------ Texto seleccionado ------

Como ya hemos hecho ver en otra ocasión, sin memoria no habría progreso, pues es ésta la que permite ir acumulando saberes y experiencias gracias a los cuales ya no será necesario partir de cero cada vez que necesitemos hacer o aprender algo. Si hoy hablamos y escribimos con cierta soltura es sólo porque ayer balbuceábamos frases y dibujábamos garabatos: frases y garabatos que la memoria, después, se encargó de corregir y perfeccionar convirtiéndola (así lo espero) en una elegante escritura.
Ahora bien, si la falta de memoria crea seres infantilizados (es decir, sin experiencia y sin pasado), el exceso de ella crea justamente lo contrario, es decir, seres avejentados. Difícilmente un hombre aquejado de hipermnesia, o sea, de memoria excesiva, podrá descubrir los matices que hacen distinto un día de otro, un ser de otro, o un instante del que ya pasó. Para él nada nuevo hay bajo el sol: todo le parece igual, repetitivo, viejo. Todo lo ha visto ya, o por lo menos así lo dice. Puesto que le es imposible olvidar nada, su atención se entretiene con los mismos pensamientos de siempre: les da vueltas, los mira desde diversos ángulos, los disecciona, y, por supuesto, se obsesiona.
Su memoria es tan potente, que si padeció ayer un mareo en la calle, hoy lo volverá a sentir, y no porque esté enfermo (acaso lo que sufrió fue un inofensivo descenso en los niveles de glucosa causado por su excesivo estrés), sino porque su memoria prodigiosa es capaz de revivir el pasado de tal manera que puede hacerlo parecer presente. El hipermnésico no vive, re-vive: vive de lo que vivió.
«No, mamá no olvida nunca nada. Mamá es terrible», dice la pequeña Osmonde en Un Homme de Dieu, el drama de Gabriel Marcel (1889-1973). Un ser que no olvida nunca nada es terrible, y vivir con él o cerca de él puede ser casi lo mismo que estar en el infierno.
Por lo tanto, lo que yo aconsejaría a un hijo de esta raza para hacer la vida más llevadera a quienes viven en sus cercanías físicas o afectivas, son cuatro cosas que si bien son muy sencillas podrían darle a la larga resultados sorprendentes:
- Dedíquese a pensar cosas mejores, evitando caer en la tentación de sentirse el centro del mundo o de los cuchicheos ajenos: los otros tienen cosas más importantes que estar hablando constantemente de usted.
- Aprenda a callar; es decir, sepa reprimirse a la hora de lanzar una invectiva o un reproche; si es necesario, muérdase la lengua, pero manténgase en silencio.
- Niéguese rotundamente a traer a colación cosas ya pasadas y perdonadas; si ya habló del asunto en días anteriores y llegó a un acuerdo con su ofensor, por favor, se lo suplico, no lo saque ya a relucir nunca jamás.
- Tómese en serio, como si de un mandamiento se tratara, este consejo que Jean Guitton (1901-1999) dio una vez a un amigo suyo en una de sus bellísimas Lettres ouvertes: «Sobre todo por la mañana, cuando te despiertes, maravíllate como si el sol estuviese surgiendo por primera vez, como si fuese la primera vez que sales del lecho para vivir. Imagina que cuanto ahora estás viendo ayer no existía, como si estuvieses asistiendo al nacimiento del sol, al principio del mundo».
«Quizá la amnesia sea la única forma estable de felicidad», dice un personaje de La tempestad, la novela de Juan Manuel de Prada. Por supuesto, no hay que exagerar. Pero un poco de olvido no nos vendría nada mal.

------ Datos para revisar ------

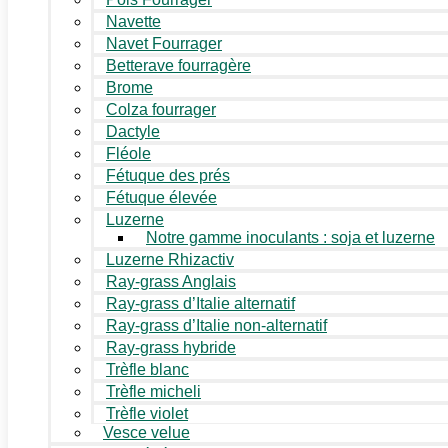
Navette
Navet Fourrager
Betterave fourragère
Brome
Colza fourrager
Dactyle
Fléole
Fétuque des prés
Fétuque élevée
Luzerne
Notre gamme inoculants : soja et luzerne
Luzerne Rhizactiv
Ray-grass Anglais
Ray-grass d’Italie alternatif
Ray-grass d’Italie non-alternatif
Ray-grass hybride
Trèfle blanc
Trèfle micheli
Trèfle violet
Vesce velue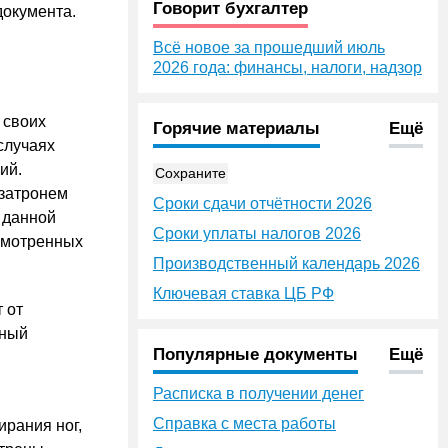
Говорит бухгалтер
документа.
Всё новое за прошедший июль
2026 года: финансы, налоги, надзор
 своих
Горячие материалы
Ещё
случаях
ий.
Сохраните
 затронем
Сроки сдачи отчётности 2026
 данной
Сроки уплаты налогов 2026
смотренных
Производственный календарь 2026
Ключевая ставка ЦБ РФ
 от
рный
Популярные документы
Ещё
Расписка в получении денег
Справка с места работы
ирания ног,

------
------ Datos para revisar ------

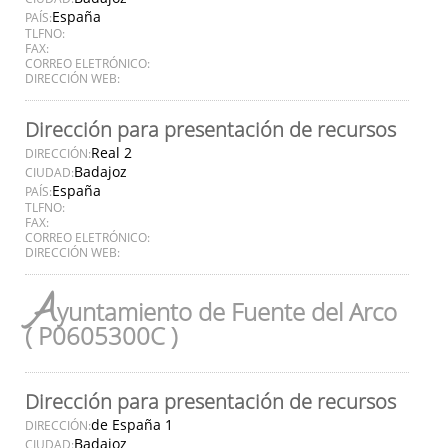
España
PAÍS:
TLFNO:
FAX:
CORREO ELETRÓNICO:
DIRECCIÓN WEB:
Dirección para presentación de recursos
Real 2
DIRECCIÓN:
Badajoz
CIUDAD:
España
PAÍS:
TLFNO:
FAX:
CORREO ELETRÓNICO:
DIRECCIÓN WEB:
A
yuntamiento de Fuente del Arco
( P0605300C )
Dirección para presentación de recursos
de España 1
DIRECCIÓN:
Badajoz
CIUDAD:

------

Tareas a realizar:
1) Copie, por favor, el texto sobre la memoria en todo lo que va desde "Su memoria es" hasta "lo que vivió.", sin alterar nada.
2) Según el texto sobre la memoria, ¿en qué obra de Gabriel Marcel habla la pequeña Osmonde?
El material no interviene en nada de esto.

Respuestas esperadas:
1)
Su memoria es tan potente, que si padeció ayer un mareo en la calle, hoy lo volverá a sentir, y no porque esté enfermo (acaso lo que sufrió fue un inofensivo descenso en los niveles de glucosa causado por su excesivo estrés), sino porque su memoria prodigiosa es capaz de revivir el pasado de tal manera que puede hacerlo parecer presente. El hipermnésico no vive, re-vive: vive de lo que vivió.

2) En Un Homme de Dieu.